> _WHAT TO WORK ON_:
According to the essay on Free Enterprise below, what kind of convention was the writer's first, and in what year?

> _SOURCE TEXT_:
-------------------------

Free Enterprise and its Effect On Pop Culture

When you watch Free Enterprise 20 years later, it’s like watching a time capsule opened up to the way geeks were in the late 1990s. It’s amazing how some things change, but even more interesting is how things stay the same. For instance, the majority of the characters talk in quotes at each other. They’re just memeing back and forth like the majority of the geeks across various social media platforms today. Before the world had been brought so close together, you HAD to get out of your house and go to conventions just to find people in the same area who had the same interests you did, or you got lucky and grew up with them. It was possible to find friend groups like those shown in this movie but they were pretty small, clique-y, and spread further apart. The internet makes you feel less alone. You can find the pockets of Star Trek fans; ones that will only watch TOS, those who refuse to believe TAS is canon, people who are only fans of DS9, and so on. If there is some permutation of a fan, you can find them on the internet. It makes it so easy to connect. It introduces you to all sorts of different people.

Opening this time capsule is interesting because you could update some of the clothing styles, references and the movie would still play really well today. Based on the media we have, the way technology has ingrained itself into our daily lives you can see the geeks clearly won. However if you look back at the late 90s when Free Enterprise came out that wasn’t the case. Geeks were still on the fringes of society, maligned and made fun of at every opportunity. That’s the culture that I grew up in. My first convention was a Star Trek one in 1992. We were THE OUTCASTS, all caps. The looks we got from other people in the street were hilarious, yet full of scorn. They looks just screamed everything that needed to be said. They couldn’t understand cosplay, and wouldn’t understand us, that was ok. We only had each other. Everyone there had some weird quirk about them, each different, and due to their being at the fringes of society and a part of society’s scorn, they were usually extra kind to each other. They were especially kind to this weird queer nerd. I grew up where my only social events were a few times a year I’d go to conventions and get to talk with others who held my same interests. They are where I found some of my first safe spaces outside of normal society, places where I was accepted for who I was with no judgement. The fandom really took IDIC to heart. I’m always thankful for that.

Bill, what are you looking at?

It was around this time that this movie hit that things began to change as if it shook something up. Not only was it for geeks, but it was accessible to others outside of any fandom. The only other movie I can think of at this time that had any kind of nerdy references in it is Clerks, and that is really for the most part just Star Wars references. Free Enterprise took this style of referencing pop culture to the next level. While it rarely explains the references, it doesn’t talk down to the audience either, you were just assumed to know, and if you didn’t that was OK, too. You still were in on the joke. People love passion so it makes their passion for these “silly” things more likable.

-------------------------

> _RECORDED INFORMATION_:
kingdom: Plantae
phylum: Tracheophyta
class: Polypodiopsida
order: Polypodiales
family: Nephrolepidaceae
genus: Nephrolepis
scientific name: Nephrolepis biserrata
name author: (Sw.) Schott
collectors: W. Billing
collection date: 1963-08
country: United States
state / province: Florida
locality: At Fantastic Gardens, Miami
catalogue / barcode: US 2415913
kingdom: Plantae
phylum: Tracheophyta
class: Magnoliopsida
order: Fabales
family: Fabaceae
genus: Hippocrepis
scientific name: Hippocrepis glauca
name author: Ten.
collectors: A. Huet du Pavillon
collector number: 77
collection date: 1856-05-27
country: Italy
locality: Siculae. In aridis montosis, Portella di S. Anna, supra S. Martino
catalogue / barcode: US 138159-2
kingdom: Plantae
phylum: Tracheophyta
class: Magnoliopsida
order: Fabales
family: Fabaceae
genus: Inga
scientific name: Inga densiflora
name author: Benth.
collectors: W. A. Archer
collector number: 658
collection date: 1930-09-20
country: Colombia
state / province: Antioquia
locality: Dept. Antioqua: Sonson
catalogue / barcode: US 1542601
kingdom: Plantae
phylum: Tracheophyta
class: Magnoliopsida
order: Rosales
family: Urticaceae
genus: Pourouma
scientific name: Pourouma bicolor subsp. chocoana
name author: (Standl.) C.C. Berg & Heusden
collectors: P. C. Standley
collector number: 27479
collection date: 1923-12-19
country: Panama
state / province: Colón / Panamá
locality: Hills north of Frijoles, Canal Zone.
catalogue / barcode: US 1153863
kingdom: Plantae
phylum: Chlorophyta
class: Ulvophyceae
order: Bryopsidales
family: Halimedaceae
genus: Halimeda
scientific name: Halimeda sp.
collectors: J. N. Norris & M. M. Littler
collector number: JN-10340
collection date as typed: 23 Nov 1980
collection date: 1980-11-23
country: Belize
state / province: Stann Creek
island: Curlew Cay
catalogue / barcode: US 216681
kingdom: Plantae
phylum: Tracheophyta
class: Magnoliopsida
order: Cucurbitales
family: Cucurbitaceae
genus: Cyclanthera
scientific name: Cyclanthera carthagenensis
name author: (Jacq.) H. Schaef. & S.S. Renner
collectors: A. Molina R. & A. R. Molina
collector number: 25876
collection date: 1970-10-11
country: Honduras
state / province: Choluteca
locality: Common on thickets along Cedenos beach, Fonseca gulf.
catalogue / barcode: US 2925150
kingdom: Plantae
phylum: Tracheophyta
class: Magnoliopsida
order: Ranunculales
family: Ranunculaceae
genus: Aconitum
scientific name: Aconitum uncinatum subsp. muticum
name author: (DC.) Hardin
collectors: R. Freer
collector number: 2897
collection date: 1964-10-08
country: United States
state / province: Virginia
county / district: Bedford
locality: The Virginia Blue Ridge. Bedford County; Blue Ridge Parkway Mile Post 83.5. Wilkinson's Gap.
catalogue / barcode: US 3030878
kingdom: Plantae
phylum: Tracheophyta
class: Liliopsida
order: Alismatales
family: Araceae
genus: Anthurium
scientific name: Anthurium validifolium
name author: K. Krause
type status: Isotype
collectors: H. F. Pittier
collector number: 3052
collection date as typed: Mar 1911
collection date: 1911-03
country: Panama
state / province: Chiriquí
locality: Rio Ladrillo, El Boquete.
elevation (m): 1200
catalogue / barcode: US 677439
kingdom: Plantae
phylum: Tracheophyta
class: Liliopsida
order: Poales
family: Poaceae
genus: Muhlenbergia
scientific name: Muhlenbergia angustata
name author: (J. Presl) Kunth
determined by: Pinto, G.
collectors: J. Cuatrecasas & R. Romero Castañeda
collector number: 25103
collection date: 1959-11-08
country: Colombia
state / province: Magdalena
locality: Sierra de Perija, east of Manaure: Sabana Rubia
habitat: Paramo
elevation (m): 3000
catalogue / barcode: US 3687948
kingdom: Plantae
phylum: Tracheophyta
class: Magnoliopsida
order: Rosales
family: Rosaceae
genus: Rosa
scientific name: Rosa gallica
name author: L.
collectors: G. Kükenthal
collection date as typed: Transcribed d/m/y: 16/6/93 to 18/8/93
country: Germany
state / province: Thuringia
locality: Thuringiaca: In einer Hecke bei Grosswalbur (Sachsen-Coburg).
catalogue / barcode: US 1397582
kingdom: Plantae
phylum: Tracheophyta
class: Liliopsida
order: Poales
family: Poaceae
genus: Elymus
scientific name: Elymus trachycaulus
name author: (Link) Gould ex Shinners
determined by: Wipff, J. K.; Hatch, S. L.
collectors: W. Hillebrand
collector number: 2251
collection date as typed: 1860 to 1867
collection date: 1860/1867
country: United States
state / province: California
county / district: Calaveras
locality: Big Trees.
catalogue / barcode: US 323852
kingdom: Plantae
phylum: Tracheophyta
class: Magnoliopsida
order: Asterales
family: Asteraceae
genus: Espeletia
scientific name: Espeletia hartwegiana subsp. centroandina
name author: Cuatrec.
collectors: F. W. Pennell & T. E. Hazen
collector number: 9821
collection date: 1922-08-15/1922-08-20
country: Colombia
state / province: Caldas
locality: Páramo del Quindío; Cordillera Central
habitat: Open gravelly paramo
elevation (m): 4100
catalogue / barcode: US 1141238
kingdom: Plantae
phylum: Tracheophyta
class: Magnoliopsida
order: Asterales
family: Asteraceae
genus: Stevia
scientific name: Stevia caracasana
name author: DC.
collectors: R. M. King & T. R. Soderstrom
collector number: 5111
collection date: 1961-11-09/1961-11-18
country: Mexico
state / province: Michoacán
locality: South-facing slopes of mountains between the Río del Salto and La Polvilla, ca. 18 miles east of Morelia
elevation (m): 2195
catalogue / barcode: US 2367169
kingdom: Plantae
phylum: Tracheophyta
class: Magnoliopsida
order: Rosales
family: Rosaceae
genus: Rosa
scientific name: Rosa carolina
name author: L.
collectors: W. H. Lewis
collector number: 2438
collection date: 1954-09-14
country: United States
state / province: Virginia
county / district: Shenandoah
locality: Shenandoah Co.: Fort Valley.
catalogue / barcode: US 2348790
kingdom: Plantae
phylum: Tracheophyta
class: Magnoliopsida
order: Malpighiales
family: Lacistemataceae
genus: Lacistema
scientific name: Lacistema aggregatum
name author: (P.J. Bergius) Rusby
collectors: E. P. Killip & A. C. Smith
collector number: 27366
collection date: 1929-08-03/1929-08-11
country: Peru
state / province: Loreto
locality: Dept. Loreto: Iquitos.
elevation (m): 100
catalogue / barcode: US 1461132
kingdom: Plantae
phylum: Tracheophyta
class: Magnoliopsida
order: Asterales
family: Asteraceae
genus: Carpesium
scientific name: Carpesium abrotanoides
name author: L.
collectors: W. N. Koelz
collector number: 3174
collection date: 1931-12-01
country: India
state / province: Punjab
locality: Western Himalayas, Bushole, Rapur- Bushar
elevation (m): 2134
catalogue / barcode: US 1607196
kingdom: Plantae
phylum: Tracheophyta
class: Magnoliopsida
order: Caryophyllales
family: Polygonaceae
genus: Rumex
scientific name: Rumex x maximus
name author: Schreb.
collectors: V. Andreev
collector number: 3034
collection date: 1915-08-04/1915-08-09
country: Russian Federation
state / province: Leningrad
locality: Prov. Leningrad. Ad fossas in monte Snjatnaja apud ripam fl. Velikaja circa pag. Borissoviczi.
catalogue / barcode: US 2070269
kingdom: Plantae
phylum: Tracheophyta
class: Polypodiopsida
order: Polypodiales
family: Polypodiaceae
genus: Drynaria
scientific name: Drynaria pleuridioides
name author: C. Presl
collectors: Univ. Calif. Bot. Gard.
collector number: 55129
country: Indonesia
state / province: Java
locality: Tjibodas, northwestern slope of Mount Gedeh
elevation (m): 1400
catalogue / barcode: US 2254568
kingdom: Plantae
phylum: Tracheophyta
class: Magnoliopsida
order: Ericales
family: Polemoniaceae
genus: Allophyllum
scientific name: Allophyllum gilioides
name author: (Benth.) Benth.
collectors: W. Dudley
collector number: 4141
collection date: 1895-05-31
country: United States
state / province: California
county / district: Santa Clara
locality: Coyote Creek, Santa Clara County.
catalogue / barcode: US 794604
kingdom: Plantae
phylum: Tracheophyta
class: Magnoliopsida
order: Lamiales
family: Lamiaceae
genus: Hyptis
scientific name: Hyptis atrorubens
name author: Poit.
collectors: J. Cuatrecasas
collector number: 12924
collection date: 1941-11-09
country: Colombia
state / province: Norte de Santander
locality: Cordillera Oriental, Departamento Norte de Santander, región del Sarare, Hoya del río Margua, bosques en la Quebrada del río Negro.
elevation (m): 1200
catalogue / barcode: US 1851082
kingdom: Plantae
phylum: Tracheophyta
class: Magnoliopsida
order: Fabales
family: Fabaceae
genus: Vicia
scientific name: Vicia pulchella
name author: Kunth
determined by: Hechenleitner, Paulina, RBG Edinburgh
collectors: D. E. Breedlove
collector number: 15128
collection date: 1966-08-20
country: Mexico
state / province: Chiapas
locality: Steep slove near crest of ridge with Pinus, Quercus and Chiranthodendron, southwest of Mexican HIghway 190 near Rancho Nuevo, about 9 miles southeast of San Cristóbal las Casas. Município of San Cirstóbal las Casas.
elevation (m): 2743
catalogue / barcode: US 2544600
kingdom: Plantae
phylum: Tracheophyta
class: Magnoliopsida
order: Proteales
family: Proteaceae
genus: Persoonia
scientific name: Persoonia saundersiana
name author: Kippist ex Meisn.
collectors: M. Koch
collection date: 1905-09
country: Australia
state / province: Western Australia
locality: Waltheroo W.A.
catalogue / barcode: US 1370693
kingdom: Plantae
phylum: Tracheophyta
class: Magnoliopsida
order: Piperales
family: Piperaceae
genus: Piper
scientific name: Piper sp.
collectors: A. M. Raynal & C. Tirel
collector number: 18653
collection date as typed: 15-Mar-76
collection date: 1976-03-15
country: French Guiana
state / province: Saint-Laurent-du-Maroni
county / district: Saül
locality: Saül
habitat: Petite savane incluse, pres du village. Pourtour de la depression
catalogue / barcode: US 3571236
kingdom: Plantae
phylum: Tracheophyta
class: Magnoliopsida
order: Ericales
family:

-------------------------

> _TASK SOLUTION_:
A Star Trek convention in 1992.